Passage provided section start
The Hungarian Presidency of the EU Council intends to reach an agreement on the VAT in the Digital Age (ViDA) package during the ECOFIN’s meeting on 5 November. The Hungarian EU Presidency announced the agreement in principle on ViDA in a post on X. The agreement clears the way for ECOFIN to formally adopt the measures at a meeting on 5 November.
The EU governments voted on the amended proposal on 21 June 2024, however, the political agreement was not reached because one Member State (MS) did not support the proposed platform supplier rules. However, Member States have reached a consensus on two other pillars of the ViDA.
New compromise text of the ViDA was just published
The last version of the ViDA published on 30 October 2024 contains an extension of several important deadlines. Compared to the previous compromise of June, the main difference concerns the VAT treatment of sales made via accommodation and mobility platforms. To reach a consensus over ViDA, EU countries are given more time to implement rules for accommodation and mobility platforms. The so-called deemed supplier rule for platforms is postponed. EU countries must start applying the deemed supplier rule from 1 July 2030, but can voluntarily implement it from 1 July 2028. The deadline for the extension of the OSS is also postponed.
If proposed measures are adopted, it will mean a major overhaul of the EU VAT system in the coming years.
This article provides an overview of the amended EU “VAT in the Digital Age” (ViDA) proposal published on 30 October 2024.
Background
Major changes in the EU VAT were proposed at the end of 2022, for more information see our article "The European Commission proposes ambitious VAT reforms”. This proposal includes new EU VAT rules for EU digital reporting requirements (DRR) based on e-invoicing; new VAT measures for short-term accommodation and passenger transport platforms, and an extension of the VAT One-Stop Shop (OSS). This article gives an overview of the last version of the proposal that was made public in on 30 October 2024.
What’s new in the compromise?
Passage provided section end
Records provided section start
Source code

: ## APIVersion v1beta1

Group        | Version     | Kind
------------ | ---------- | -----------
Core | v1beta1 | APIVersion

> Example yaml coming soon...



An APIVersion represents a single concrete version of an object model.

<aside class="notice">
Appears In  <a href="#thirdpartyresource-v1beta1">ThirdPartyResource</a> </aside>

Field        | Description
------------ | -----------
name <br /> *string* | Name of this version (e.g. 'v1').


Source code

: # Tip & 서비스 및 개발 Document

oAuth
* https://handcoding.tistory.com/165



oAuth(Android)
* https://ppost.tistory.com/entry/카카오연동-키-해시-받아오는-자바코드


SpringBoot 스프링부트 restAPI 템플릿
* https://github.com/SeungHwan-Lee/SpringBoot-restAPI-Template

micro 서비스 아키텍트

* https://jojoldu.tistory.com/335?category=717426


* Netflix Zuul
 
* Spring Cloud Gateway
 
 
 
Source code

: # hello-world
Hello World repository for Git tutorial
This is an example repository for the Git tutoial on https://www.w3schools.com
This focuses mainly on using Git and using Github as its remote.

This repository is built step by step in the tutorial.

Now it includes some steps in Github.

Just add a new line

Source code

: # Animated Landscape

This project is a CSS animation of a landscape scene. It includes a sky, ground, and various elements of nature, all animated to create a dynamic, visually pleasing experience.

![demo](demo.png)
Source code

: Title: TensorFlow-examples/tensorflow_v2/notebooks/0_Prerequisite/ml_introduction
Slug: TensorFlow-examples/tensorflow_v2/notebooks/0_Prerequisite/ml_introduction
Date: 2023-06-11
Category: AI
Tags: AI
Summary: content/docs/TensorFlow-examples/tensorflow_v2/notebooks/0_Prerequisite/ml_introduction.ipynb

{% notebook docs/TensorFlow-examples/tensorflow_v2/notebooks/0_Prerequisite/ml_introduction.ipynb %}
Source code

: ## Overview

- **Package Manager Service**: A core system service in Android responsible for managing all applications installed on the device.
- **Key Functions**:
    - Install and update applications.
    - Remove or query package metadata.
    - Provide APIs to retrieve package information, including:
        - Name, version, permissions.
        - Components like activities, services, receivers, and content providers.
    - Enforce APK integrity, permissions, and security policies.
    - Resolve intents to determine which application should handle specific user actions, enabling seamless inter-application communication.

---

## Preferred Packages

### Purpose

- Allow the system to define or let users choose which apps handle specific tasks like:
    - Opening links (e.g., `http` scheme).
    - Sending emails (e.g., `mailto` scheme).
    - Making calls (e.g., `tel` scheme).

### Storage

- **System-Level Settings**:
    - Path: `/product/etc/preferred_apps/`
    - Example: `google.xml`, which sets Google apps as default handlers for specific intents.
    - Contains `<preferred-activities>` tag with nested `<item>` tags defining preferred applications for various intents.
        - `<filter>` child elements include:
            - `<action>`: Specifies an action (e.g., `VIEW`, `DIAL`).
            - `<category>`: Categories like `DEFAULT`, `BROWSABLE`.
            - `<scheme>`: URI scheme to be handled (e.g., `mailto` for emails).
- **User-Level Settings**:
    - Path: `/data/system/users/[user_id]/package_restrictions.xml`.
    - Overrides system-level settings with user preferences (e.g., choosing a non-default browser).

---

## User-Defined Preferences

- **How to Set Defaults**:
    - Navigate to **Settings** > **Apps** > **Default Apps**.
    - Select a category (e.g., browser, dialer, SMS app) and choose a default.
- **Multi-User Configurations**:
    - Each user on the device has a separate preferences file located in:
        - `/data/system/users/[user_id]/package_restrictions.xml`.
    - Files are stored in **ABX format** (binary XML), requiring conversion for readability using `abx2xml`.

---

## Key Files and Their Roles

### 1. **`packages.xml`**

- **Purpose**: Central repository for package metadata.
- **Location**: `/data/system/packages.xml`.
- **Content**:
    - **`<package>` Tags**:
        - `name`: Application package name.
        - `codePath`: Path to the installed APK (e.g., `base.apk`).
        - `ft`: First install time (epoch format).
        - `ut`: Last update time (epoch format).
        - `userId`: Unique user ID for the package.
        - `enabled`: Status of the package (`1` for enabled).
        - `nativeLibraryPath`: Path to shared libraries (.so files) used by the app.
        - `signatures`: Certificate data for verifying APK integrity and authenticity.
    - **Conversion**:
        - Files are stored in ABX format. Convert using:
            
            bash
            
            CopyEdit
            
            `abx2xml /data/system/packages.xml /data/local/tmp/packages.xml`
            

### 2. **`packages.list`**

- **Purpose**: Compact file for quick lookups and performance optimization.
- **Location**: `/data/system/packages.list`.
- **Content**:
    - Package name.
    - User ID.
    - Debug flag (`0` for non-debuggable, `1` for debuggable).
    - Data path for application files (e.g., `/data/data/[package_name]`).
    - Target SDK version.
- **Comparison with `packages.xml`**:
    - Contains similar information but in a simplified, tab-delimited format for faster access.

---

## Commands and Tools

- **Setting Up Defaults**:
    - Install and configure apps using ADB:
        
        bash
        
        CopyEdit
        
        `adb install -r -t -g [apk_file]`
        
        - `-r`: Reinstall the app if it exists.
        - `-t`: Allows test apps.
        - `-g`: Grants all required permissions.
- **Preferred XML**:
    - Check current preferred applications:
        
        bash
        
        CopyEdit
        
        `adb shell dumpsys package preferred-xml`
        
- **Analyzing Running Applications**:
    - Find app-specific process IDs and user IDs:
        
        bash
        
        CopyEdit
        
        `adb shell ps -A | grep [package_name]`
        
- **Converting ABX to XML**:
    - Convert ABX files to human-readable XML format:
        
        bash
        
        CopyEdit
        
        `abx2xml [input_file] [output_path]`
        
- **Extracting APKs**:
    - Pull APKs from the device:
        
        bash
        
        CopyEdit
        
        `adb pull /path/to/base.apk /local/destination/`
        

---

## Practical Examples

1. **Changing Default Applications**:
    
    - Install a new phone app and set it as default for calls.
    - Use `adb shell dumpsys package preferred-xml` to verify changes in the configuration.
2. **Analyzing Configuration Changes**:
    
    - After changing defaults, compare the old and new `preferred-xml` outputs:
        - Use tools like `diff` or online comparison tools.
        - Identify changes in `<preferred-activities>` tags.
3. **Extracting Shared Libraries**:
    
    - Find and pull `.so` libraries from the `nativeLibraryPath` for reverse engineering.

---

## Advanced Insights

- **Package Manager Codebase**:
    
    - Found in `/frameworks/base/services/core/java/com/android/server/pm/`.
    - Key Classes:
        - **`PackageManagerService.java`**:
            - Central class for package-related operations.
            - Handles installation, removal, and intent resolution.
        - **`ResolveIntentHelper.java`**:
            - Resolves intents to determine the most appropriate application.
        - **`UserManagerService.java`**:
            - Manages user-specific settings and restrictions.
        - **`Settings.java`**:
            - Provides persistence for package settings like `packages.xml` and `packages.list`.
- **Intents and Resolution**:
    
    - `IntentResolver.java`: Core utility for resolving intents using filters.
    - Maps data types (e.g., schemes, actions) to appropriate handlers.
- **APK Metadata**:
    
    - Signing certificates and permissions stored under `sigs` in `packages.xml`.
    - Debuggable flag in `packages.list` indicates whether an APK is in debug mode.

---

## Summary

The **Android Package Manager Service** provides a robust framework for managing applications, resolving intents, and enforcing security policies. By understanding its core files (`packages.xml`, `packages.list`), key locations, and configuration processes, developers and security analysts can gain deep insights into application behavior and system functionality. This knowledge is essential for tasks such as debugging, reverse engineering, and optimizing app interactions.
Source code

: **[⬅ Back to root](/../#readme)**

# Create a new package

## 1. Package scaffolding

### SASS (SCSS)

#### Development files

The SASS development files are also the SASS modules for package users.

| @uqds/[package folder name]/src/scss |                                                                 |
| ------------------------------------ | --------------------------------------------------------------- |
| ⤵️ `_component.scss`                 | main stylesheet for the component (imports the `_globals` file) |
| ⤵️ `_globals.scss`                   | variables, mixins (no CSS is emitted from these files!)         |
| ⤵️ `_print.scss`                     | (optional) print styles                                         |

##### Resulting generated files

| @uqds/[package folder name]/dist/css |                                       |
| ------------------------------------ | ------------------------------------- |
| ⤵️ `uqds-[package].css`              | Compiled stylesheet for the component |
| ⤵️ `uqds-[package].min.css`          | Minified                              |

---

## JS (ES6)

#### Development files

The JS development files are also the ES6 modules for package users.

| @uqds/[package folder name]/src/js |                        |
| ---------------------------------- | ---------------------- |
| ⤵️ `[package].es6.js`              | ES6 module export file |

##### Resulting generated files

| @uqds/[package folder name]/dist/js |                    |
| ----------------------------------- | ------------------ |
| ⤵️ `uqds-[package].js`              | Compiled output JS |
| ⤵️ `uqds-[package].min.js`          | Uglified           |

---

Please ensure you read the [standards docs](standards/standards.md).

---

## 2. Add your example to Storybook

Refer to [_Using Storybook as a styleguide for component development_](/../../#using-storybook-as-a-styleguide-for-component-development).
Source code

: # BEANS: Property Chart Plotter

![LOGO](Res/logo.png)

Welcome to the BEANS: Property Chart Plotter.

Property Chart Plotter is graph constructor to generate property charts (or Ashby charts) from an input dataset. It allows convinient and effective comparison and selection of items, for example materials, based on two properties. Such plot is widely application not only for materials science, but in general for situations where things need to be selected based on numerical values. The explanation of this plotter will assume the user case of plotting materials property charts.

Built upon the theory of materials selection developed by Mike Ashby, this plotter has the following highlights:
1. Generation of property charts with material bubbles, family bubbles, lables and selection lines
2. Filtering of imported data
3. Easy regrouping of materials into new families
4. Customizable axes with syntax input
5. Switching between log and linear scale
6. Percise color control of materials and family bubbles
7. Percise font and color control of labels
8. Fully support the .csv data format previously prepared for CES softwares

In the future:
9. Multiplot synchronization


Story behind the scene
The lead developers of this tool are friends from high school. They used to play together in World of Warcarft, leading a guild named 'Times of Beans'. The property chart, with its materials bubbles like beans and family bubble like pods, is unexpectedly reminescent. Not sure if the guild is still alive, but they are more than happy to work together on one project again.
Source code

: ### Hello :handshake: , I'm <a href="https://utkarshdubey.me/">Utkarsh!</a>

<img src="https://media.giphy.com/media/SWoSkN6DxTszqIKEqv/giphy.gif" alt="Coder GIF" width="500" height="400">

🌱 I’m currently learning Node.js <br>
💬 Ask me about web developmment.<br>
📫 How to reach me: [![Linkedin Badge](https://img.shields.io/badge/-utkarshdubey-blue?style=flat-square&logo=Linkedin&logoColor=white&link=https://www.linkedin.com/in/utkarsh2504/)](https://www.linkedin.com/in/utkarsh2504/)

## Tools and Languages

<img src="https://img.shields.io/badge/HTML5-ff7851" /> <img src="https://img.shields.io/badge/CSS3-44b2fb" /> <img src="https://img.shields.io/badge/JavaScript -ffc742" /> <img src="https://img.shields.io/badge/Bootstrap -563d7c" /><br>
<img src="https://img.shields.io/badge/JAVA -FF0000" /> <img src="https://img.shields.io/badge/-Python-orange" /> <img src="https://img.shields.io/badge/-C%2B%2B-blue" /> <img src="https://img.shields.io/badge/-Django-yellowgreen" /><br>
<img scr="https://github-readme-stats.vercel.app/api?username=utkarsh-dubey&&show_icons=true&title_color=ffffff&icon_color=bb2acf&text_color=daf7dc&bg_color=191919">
Records provided section end
Study questions -
1 - Using the passage on the EU's VAT in the Digital Age package, decide whether each statement agrees with it, and answer yes or no with the exact words of the passage that settle it. (a) Member States must begin applying the deemed supplier rule for platforms from 1 July 2028. (b) In the June 2024 vote, one Member State did not back the proposed platform supplier rules. (c) The latest version of the ViDA was published on 30 October 2024.
2 - Pick up the passage on the EU's VAT in the Digital Age package at the point where it stops, and write the next part.

Answers by task -
1 -
(a) No: "EU countries must start applying the deemed supplier rule from 1 July 2030, but can voluntarily implement it from 1 July 2028."
(b) Yes: "one Member State (MS) did not support the proposed platform supplier rules."
(c) Yes: "The last version of the ViDA published on 30 October 2024 contains an extension of several important deadlines."

2 -
All three pillars of the proposal have been postponed to allow governments and taxpayers more time to prepare:
- DRR based on e-invoicing – delayed to 1 July 2030
- Extension of the OSS – delayed to 1 July 2028 (to 2027 for electricity, gas, and heat)
- Extended VAT obligations for platforms – delayed to 1 July 2030 (optional from 1 July 2028)
The most important proposed changes are summarized below. Businesses are recommended to prepare for proposed changes that are expected to be adopted in the near future.
DRR based on e-Invoicing
No derogation is required for domestic e-invoicing requirements (DRR)
Member States (MSs) are not required to ask for an agreement from the European Commission to implement e-invoicing requirements for domestic transactions after the ViDA is adopted (provided it applies only to established taxpayers). MSs consequently have the option to introduce mandatory e-invoicing for domestic B2B and B2C transactions (for established businesses) without the need for a derogation from the European Commission immediately after the ViDA is adopted (expected in the beginning of 2025). This could leave businesses with minimal time to prepare.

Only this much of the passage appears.